PROBLEM TO WORK ON: Say how many lines in the records contain the string "dias". Nothing but the number should be given.

[Saved data entries]
>>>

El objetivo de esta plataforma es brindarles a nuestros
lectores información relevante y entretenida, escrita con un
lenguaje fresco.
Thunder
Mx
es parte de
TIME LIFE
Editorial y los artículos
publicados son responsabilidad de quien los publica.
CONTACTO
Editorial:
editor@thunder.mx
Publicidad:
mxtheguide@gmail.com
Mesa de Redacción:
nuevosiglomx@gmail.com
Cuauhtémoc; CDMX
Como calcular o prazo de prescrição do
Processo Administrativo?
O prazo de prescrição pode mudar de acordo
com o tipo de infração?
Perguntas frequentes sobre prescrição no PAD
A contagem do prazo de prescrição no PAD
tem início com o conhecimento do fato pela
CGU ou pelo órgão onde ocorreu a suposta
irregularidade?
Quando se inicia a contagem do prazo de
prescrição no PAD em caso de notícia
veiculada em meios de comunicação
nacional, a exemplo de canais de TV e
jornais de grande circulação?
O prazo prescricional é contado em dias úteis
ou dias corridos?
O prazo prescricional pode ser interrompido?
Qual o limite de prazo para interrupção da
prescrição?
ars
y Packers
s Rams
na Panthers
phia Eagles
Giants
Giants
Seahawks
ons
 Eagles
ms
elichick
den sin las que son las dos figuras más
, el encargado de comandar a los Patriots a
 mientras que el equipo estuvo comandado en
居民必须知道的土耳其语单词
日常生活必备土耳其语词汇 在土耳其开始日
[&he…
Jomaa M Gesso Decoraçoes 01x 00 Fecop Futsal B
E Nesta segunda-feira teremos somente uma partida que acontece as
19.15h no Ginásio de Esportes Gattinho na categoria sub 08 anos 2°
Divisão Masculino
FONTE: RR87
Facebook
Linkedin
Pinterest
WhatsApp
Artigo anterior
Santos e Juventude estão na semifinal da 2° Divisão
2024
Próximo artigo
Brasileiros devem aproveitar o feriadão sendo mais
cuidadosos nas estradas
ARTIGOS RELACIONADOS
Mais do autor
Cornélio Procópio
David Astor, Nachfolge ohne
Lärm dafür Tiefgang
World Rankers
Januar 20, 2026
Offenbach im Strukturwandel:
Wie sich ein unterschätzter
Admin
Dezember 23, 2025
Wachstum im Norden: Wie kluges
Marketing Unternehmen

<<<

RESPONSE TO THIS TASK: 2